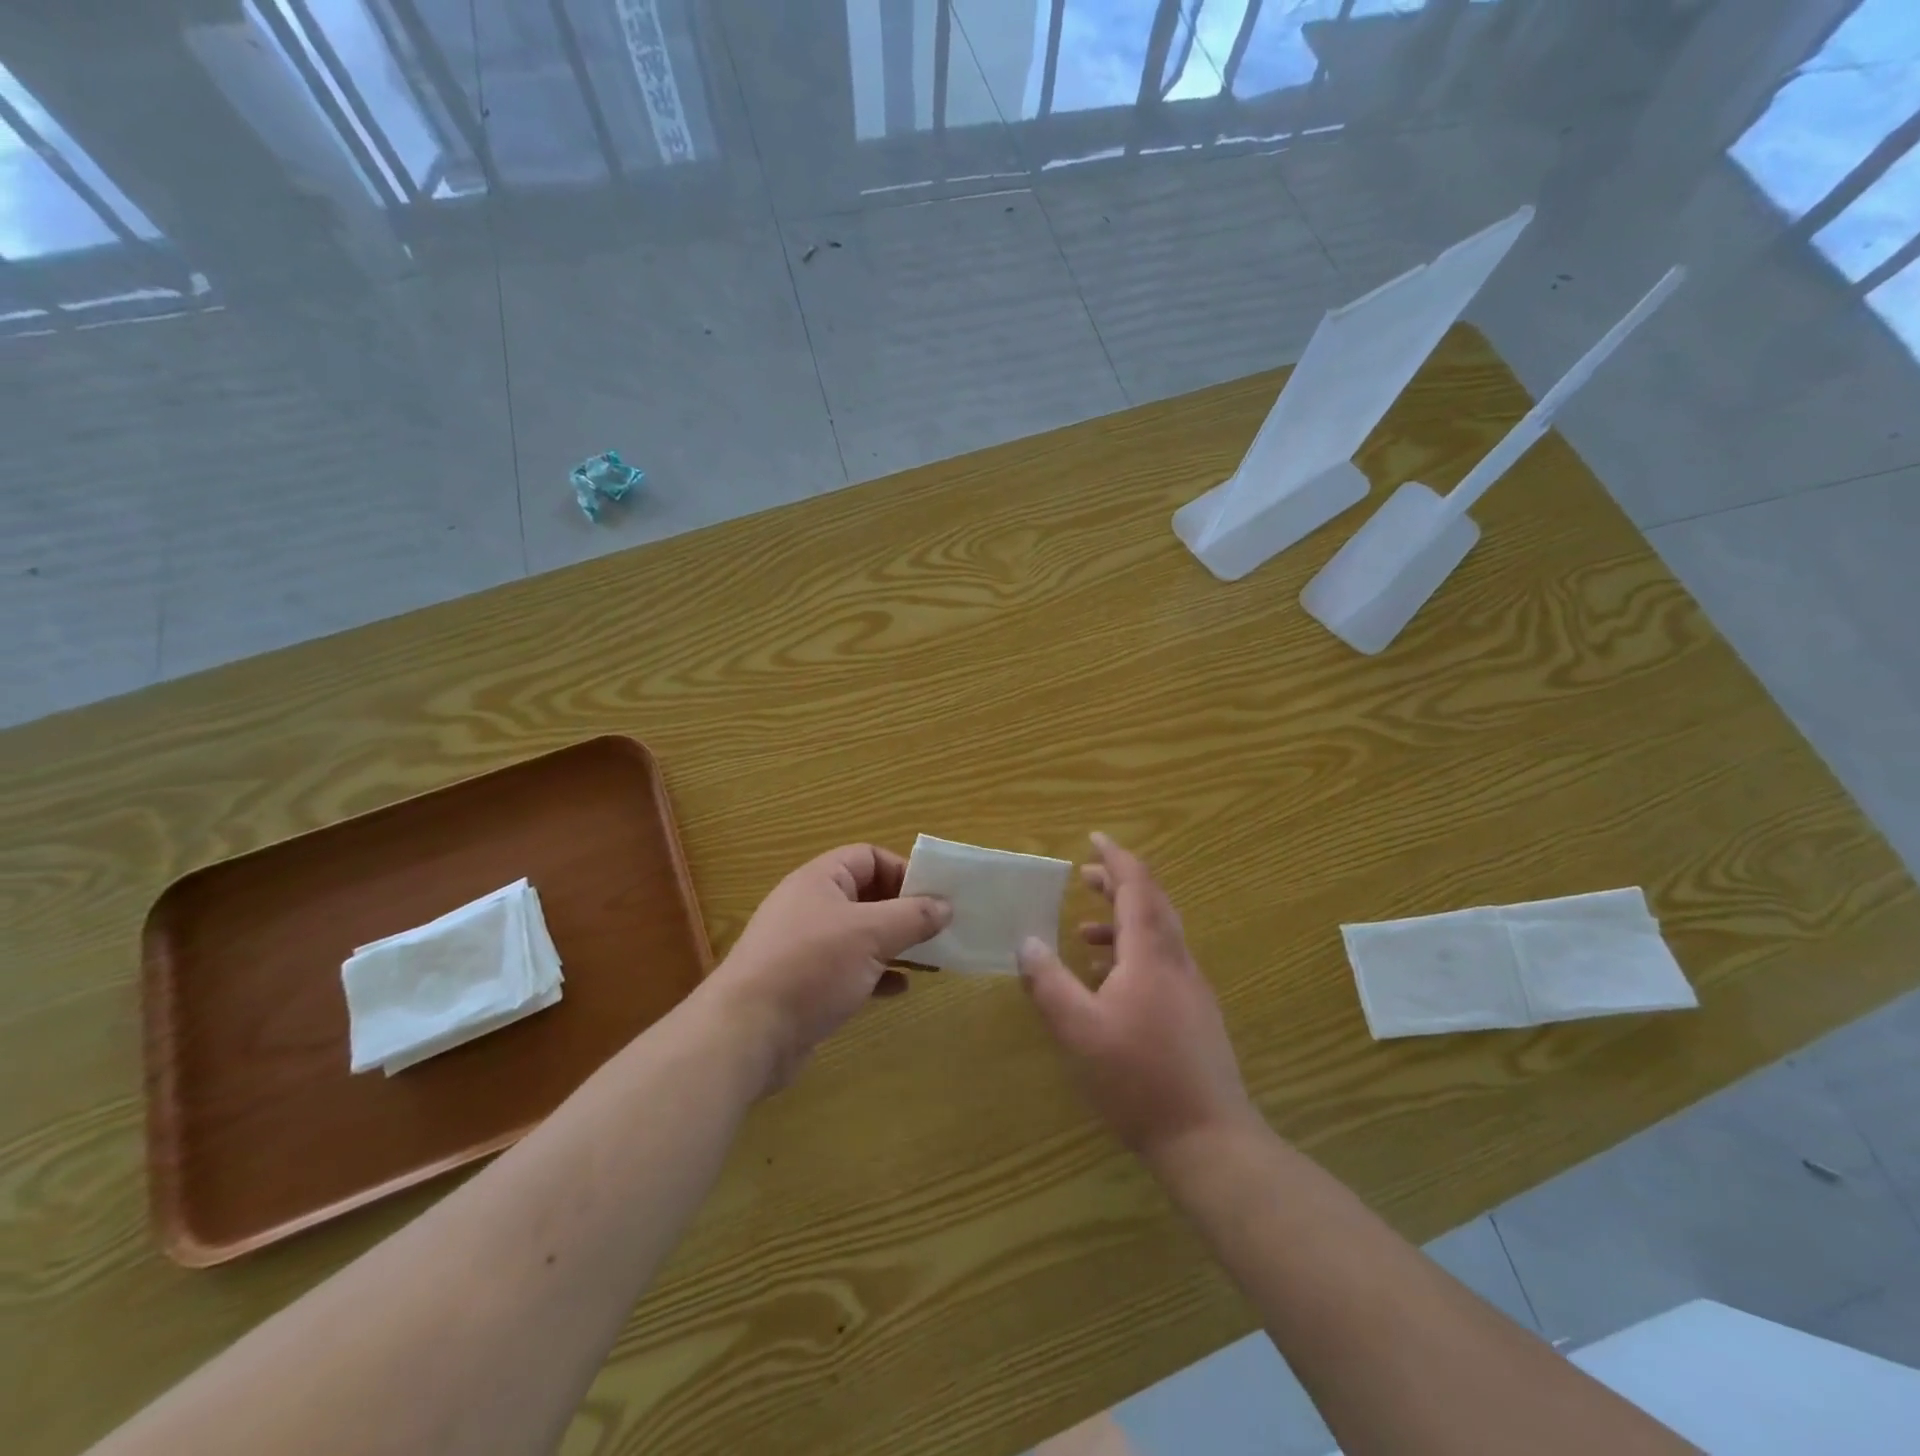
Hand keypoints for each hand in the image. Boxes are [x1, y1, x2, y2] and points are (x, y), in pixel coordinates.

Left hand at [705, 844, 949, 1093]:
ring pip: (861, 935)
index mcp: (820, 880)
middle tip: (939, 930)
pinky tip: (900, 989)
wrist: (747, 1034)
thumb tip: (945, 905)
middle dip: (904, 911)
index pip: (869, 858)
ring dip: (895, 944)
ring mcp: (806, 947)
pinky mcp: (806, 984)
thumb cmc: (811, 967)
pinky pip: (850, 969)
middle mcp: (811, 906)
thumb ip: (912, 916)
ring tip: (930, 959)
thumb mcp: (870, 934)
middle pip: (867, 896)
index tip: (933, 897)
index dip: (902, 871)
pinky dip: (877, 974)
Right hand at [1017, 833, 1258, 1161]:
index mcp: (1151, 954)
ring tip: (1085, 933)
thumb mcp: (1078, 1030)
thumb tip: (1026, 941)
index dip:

★ ★ ★ ★ ★ ★ ★

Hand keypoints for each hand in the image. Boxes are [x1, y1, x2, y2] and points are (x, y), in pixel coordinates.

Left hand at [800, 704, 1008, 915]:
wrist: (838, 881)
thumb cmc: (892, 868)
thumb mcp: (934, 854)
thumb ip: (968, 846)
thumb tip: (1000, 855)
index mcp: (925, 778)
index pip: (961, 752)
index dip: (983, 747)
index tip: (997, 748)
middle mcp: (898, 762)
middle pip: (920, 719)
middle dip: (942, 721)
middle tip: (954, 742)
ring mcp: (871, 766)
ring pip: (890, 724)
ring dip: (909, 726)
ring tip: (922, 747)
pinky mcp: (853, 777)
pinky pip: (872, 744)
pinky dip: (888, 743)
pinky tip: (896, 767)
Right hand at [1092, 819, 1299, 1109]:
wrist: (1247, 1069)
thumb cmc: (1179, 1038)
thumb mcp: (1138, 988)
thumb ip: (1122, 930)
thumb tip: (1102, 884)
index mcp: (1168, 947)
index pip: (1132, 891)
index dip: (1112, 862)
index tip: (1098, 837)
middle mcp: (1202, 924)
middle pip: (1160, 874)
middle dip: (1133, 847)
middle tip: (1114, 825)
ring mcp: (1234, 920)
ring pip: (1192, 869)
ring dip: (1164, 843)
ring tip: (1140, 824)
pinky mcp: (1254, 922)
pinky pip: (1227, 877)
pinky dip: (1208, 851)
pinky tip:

★ ★ ★ ★ ★ ★ ★

● **Directions**: Each line in the listing above that contains "pinky" should be copied.

● **Task response**:
pinky tip: (900, 989)
pinky mcp: (806, 984)
pinky pip: (850, 969)
pinky dip: (877, 974)
pinky mcp: (853, 777)
pinky pip: (872, 744)
pinky dip: (888, 743)
pinky tip: (896, 767)
pinky mcp: (1254, 922)
pinky pip: (1227, 877)
pinky dip: (1208, 851)
pinky tip:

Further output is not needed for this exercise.